En efecto, la Sentencia se reserva emitir un ulterior juicio de constitucionalidad sobre un eventual pronunciamiento que considerara interrumpido el plazo de prescripción de la pena a través de la construcción de una: “hipótesis interpretativa que perfilara la suspensión condicional como una modalidad de cumplimiento (cumplimiento que interrumpe la prescripción en los términos previstos en el art. 134 CP, según señalamos en la STC 97/2010, de 15 de noviembre, FJ 4), lo que tendría consecuencias sobre la cuestión examinada, ya que, conforme a tal hipótesis hermenéutica, en el régimen de los arts. 80 y ss. CP no estaría paralizado el cumplimiento de la condena, sino en curso desde la notificación personal al penado de la suspensión condicional. La exposición de motivos del Código penal de 1995, al referirse a las formas sustitutivas de ejecución de la pena, la ubicación sistemática dentro del capítulo III del título III del libro I de los preceptos aplicables (“De las formas sustitutivas de la ejecución de las penas privativas de libertad y de la libertad condicional”), o argumentos de evolución normativa o jurisprudenciales, podrían tal vez haber avalado esas interpretaciones alternativas u otras similares, contrarrestando el aparente silencio legal y conduciendo a la declaración de la interrupción de la prescripción de la pena en caso de revocación del beneficio condicional” (FJ 5).

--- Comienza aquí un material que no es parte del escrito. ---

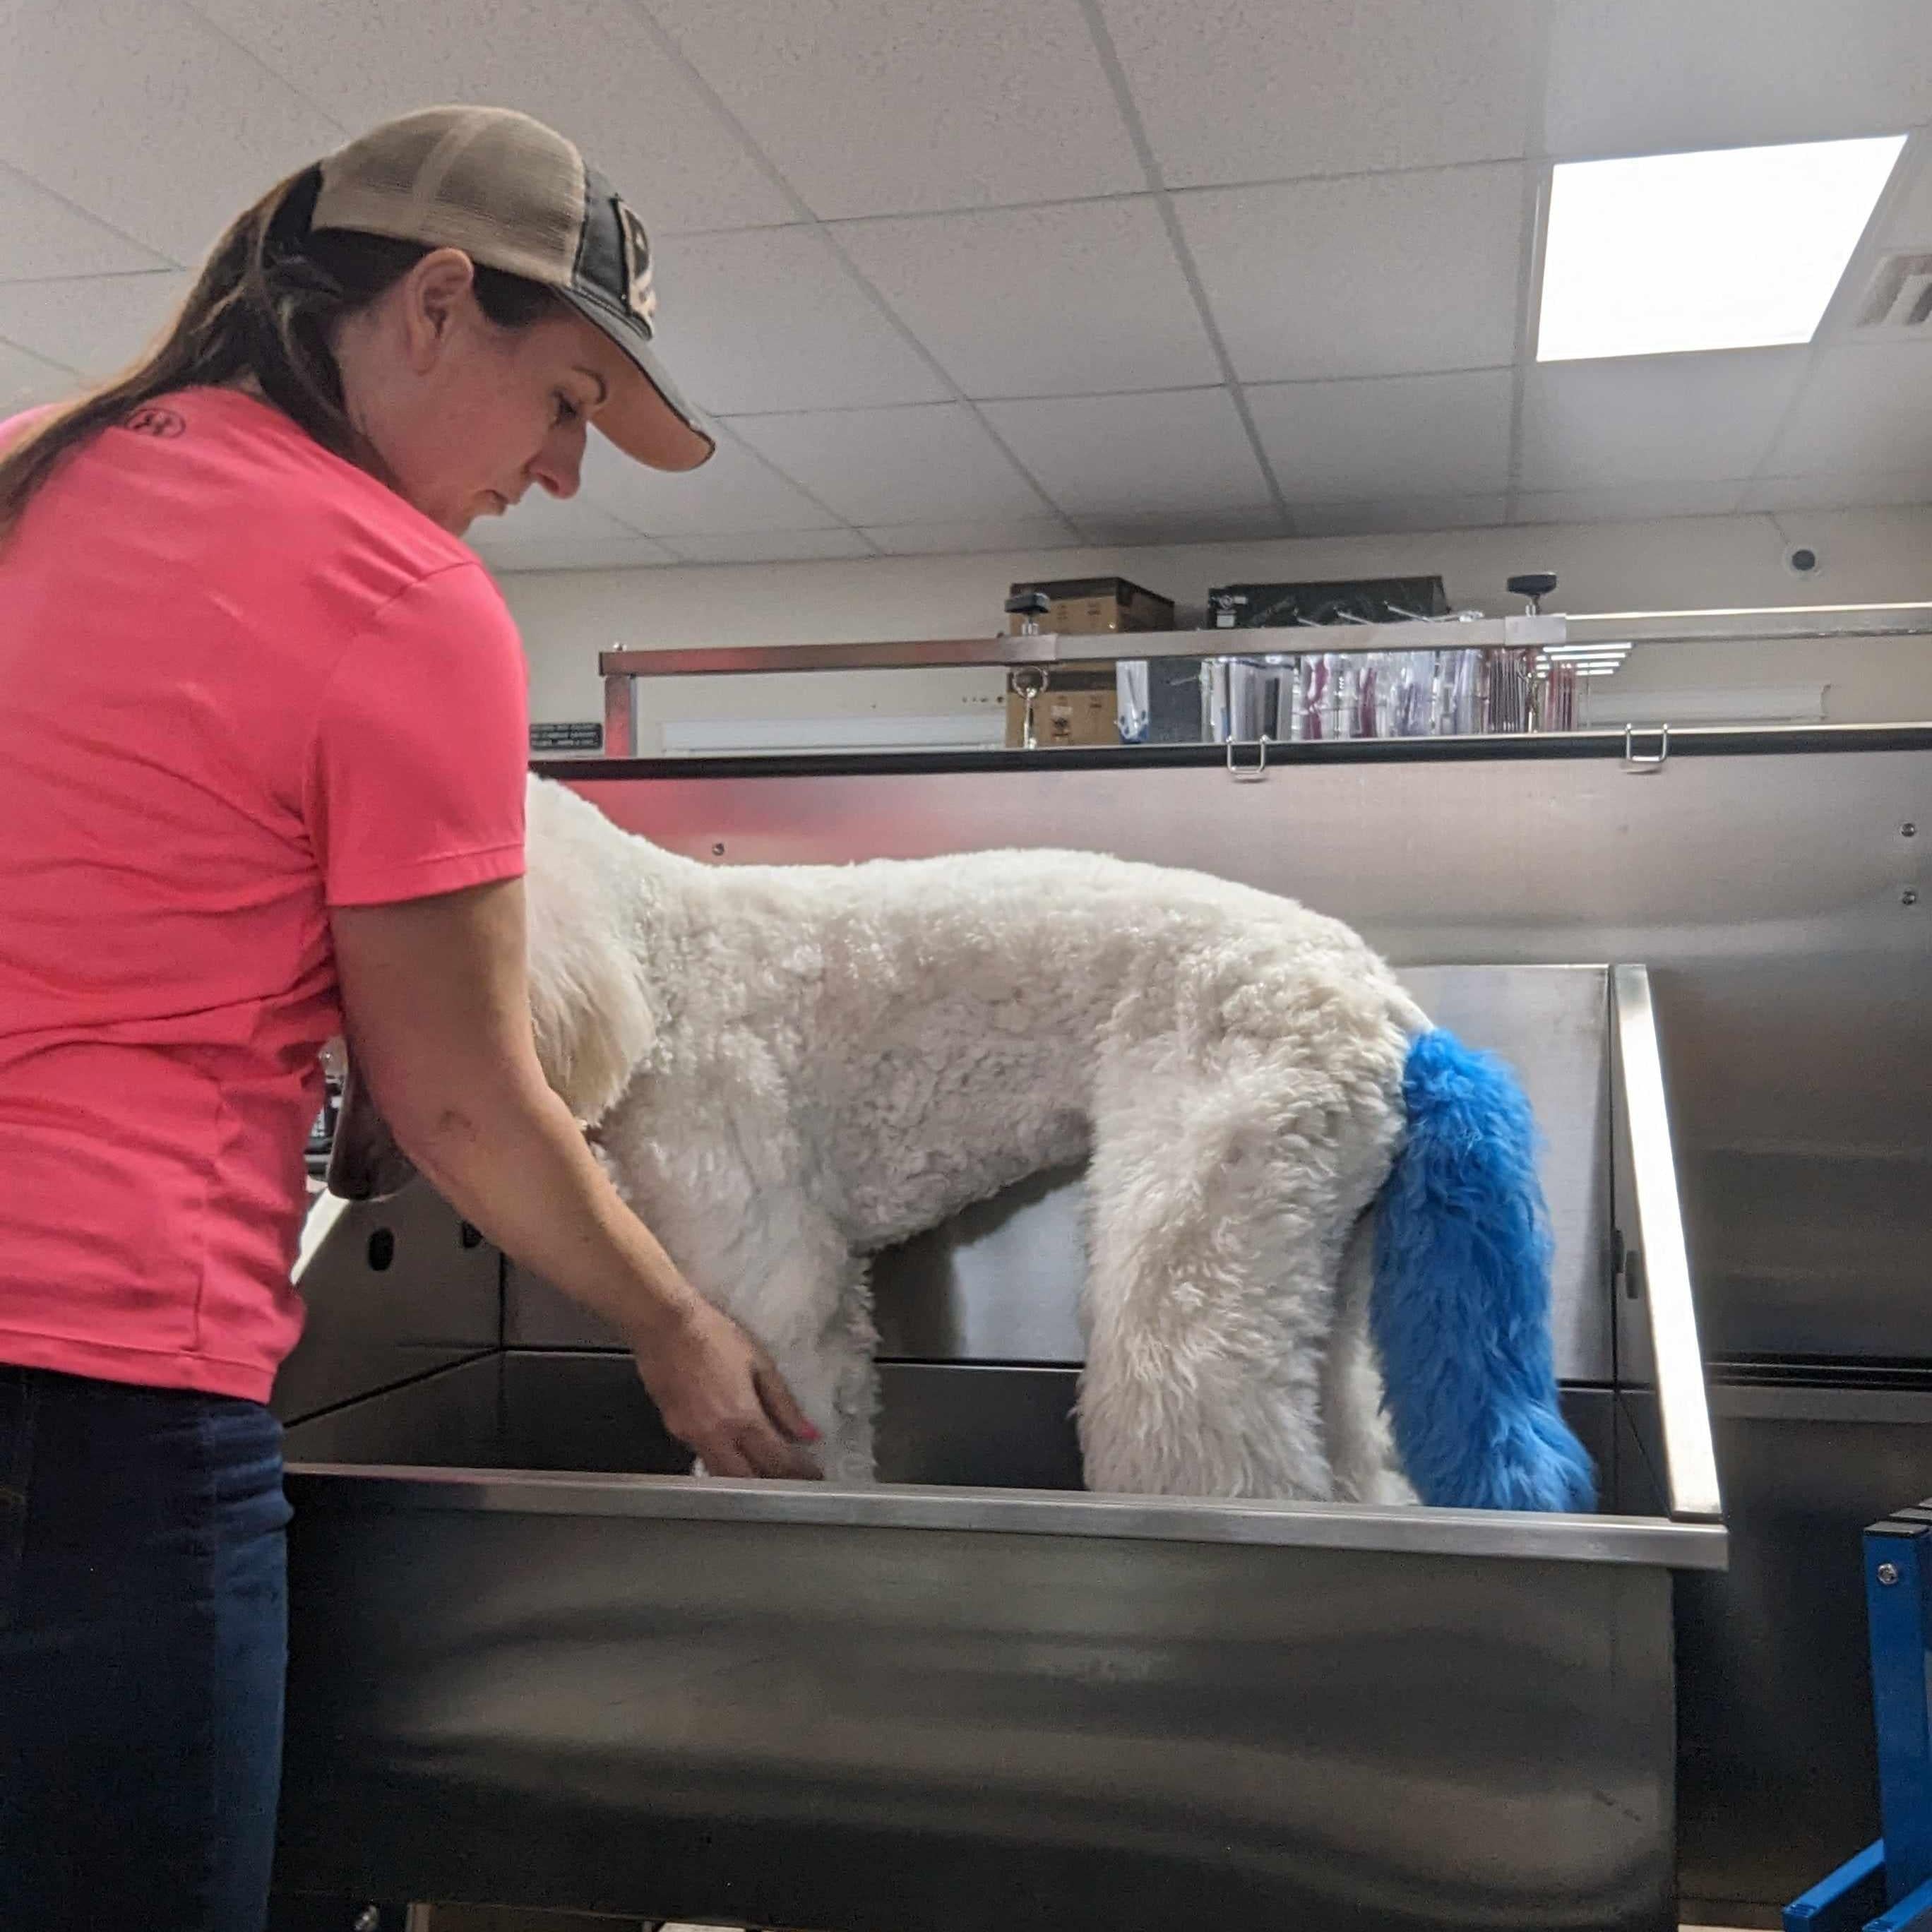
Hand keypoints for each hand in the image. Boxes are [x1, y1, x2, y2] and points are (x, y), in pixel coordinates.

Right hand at [631, 1295, 822, 1479]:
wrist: (664, 1325)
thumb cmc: (714, 1336)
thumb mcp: (759, 1362)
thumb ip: (784, 1404)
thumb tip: (808, 1434)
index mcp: (742, 1417)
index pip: (776, 1460)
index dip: (799, 1473)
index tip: (814, 1477)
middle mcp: (715, 1435)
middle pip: (747, 1480)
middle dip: (772, 1484)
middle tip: (792, 1481)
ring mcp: (690, 1436)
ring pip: (722, 1475)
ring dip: (746, 1479)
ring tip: (768, 1471)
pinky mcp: (674, 1430)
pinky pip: (704, 1457)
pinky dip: (724, 1461)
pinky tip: (736, 1450)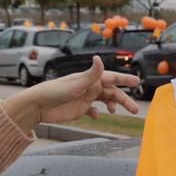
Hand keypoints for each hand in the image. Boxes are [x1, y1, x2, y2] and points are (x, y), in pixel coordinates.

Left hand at [5, 56, 140, 130]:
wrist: (38, 106)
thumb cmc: (55, 92)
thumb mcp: (75, 84)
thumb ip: (91, 74)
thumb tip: (99, 58)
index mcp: (90, 79)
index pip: (112, 78)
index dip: (124, 79)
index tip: (137, 81)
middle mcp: (90, 87)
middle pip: (112, 92)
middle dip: (124, 99)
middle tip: (135, 110)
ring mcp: (85, 98)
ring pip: (105, 101)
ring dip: (113, 106)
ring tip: (115, 112)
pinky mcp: (80, 109)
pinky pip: (93, 111)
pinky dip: (97, 113)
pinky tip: (97, 116)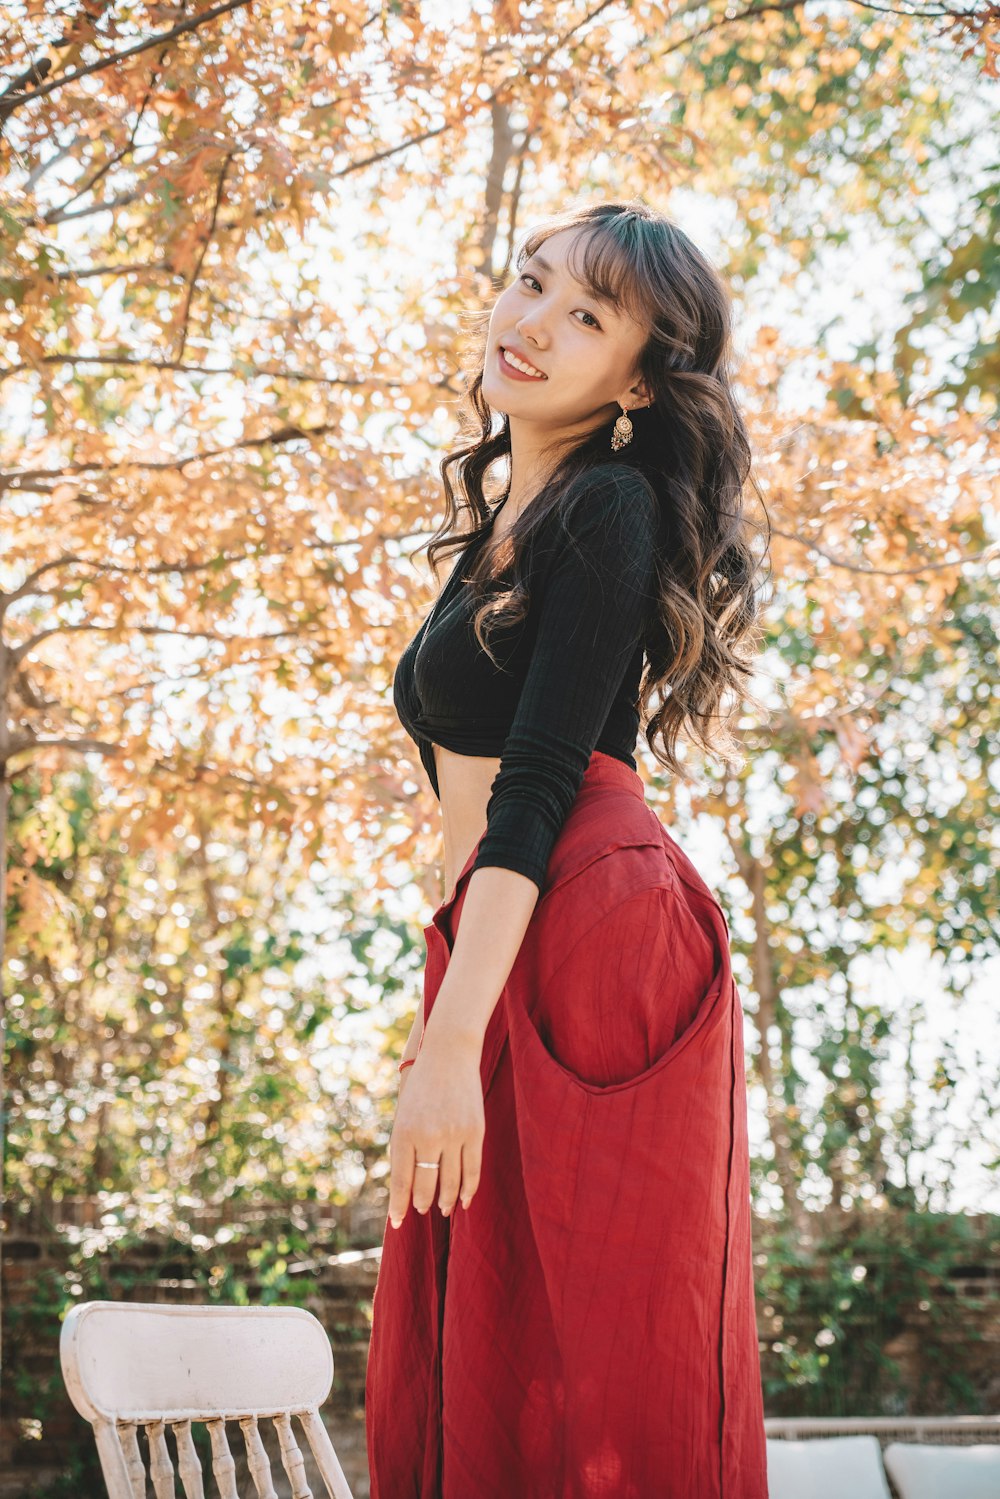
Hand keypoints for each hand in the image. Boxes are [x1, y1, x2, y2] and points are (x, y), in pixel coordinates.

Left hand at [388, 1036, 483, 1227]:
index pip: (401, 1181)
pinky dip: (468, 1190)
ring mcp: (454, 1135)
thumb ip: (404, 1146)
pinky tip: (463, 1200)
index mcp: (404, 1132)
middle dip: (422, 1203)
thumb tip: (406, 1184)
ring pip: (450, 1183)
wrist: (449, 1053)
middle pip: (426, 1186)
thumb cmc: (421, 1085)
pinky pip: (472, 1171)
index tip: (398, 1222)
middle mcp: (429, 1137)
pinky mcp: (476, 1132)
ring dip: (445, 1200)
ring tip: (441, 1208)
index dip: (399, 1205)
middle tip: (422, 1211)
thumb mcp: (404, 1113)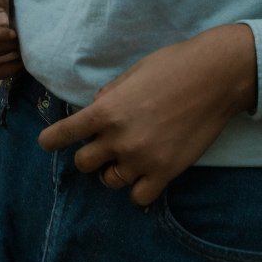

Pues bien, pese a que la Sentencia parece que valida la “hipótesis interpretativa” que la propia resolución anticipa, al afirmar que dicho razonamiento “tendría consecuencias sobre la cuestión examinada” al configurar la suspensión condicional una forma de sustitución de la pena —validación constitucional que comparto plenamente—, sin embargo deja sin resolver definitiva y explícitamente la cuestión. Y ello pese a que hemos razonado —en supuestos de habeas corpus (art. 17.4 CE) también trasladables al ámbito de invocaciones del derecho a la libertad personal (art. 17.1 CE)— que cuando con la queja relativa a la “carencia de la necesaria motivación” se unía la invocación del derecho a la libertad “la perspectiva de examen que debe adoptarse es única y exclusivamente la de la libertad, puesto que, estando en juego este derecho fundamental, la eventual ausencia de una motivación suficiente y razonable de la decisión no supondría sólo un problema de falta de tutela judicial, propio del ámbito del art. 24.1 CE, sino prioritariamente una cuestión que afecta al derecho a la libertad personal”, llegando a afirmar que la prioridad es tal “que resulta innecesario realizar cualquier otra consideración sobre la lesión a la tutela judicial efectiva, por falta de motivación, que se articula con carácter independiente en el escrito de demanda” (STC 95/2012, de 7 de mayo, FJ 6).

Por ello entiendo que pese a reconocer la ausencia de una motivación reforzada en las resoluciones impugnadas, la resolución hubiera tenido que hacer explícito, impidiendo de este modo el indicado “efecto retardatario”, que las resoluciones impugnadas no exceden del directo significado gramatical del tenor de los preceptos legales en este caso concernidos, por lo que, en definitiva, tenían cobertura legal.

Madrid, a trece de septiembre de dos mil trece.